Customer feedback is not always as straightforward as you expect. Not all customers care to fill in your dedicated feedback surveys or answer your feedback phone calls. In many cases, you need to gather insights from conversations that are not considered direct feedback. Good news! There’s a way to analyze all customer conversations and derive valuable insights, with sentiment analysis being one of the most significant benefits of customer analysis.
Customer sentiment analysis helps you analyze a large data set of conversations and find out customer sentiments that would otherwise be concealed and missed.
Let’s see what sentiment analysis is and what are the benefits of comprehensive sentiment analysis.
What is Sentiment Analysis?
Sentiment analysis or opinion mining is a type of machine analysis done on a piece of text to determine its sentiments, that is whether it is positive, negative, neutral, or if any other insights could be derived.
Tools for sentiment analysis are complicated tools that use natural language processing (NLP), artificial intelligence (AI), and statistical analysis to perform sentiment analysis on texts and offer insights into them.
Sentiment analysis is widely used in business intelligence and there are many various benefits of sentiment analysis. Companies use sentiment analysis tools to unravel the sentiments in their customer conversations such as social media posts, surveys, reviews, call logs, chatbot/customer service conversations, etc.
It’s important to note that a large data set for a comprehensive sentiment analysis could provide better insights because sentiment analysis tools become more accurate over time as they gain more data.
If you’re wondering how you can use sentiment analysis for your business, here are top 5 benefits of sentiment analysis.
Benefits of Sentiment Analysis
Improving brand sentiment
Brand sentiment analysis is a way of determining the general attitude toward your brand, product, or service.
Companies can use sentiment analysis to track their reputation metrics such as sentiment score, net promoter score, customer satisfaction score, etc.
It can assist you in understanding the most relevant and impactful feedback from your audience, which you can use to create a feedback loop. This loop can also be used for improving customer satisfaction, customer acquisition and product development.
Improving factors such as prompt issue redressal and timely resolution can go a long way in improving brand image.
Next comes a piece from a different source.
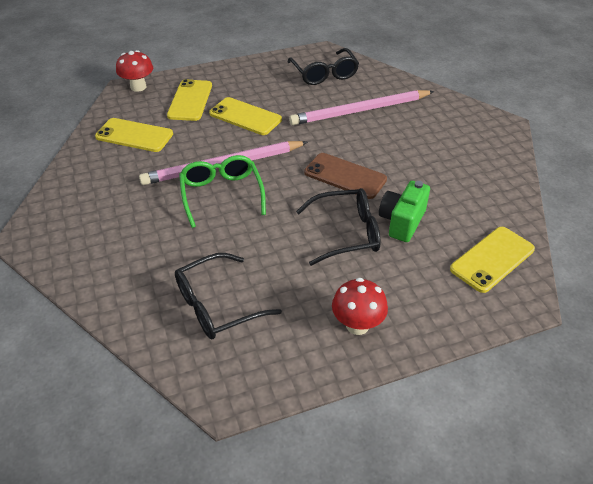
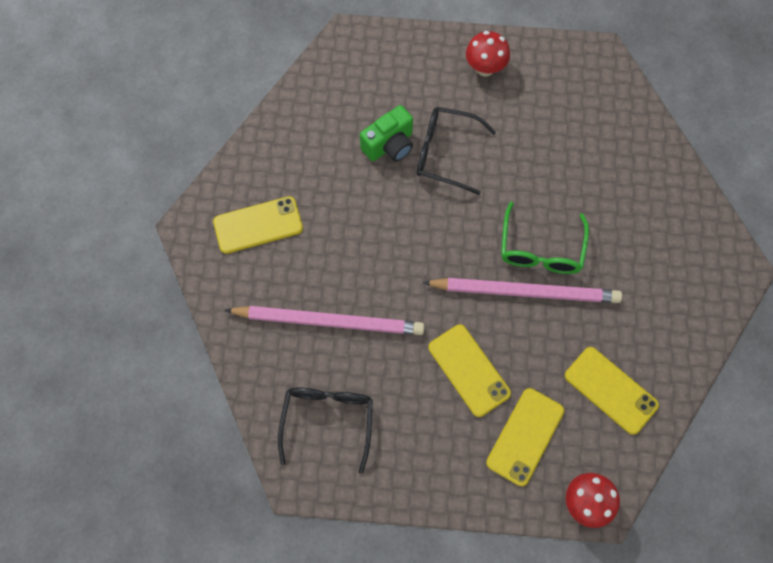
camera: 155 degrees left, 25 degrees up
(217, 305) = (585, 126): black glasses -> none
(345, 176) = (407, 223): brown phone -> none
(492, 259) = (342, 79): yellow phone -> yellow phone (258, 225)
You can scale these features with the help of AI sentiment analysis tools, since AI tools can comb through a lot of data in minutes. This can be especially helpful in crisis situations, where the need to address issues quickly is paramount.
Example of improving brand sentiment
Let’s see this with an example of Starbucks, the multi-billion coffee chain. They get an average of 10 tweets per second. And let’s say that they need to track consumer insights about a new flavor they have just launched.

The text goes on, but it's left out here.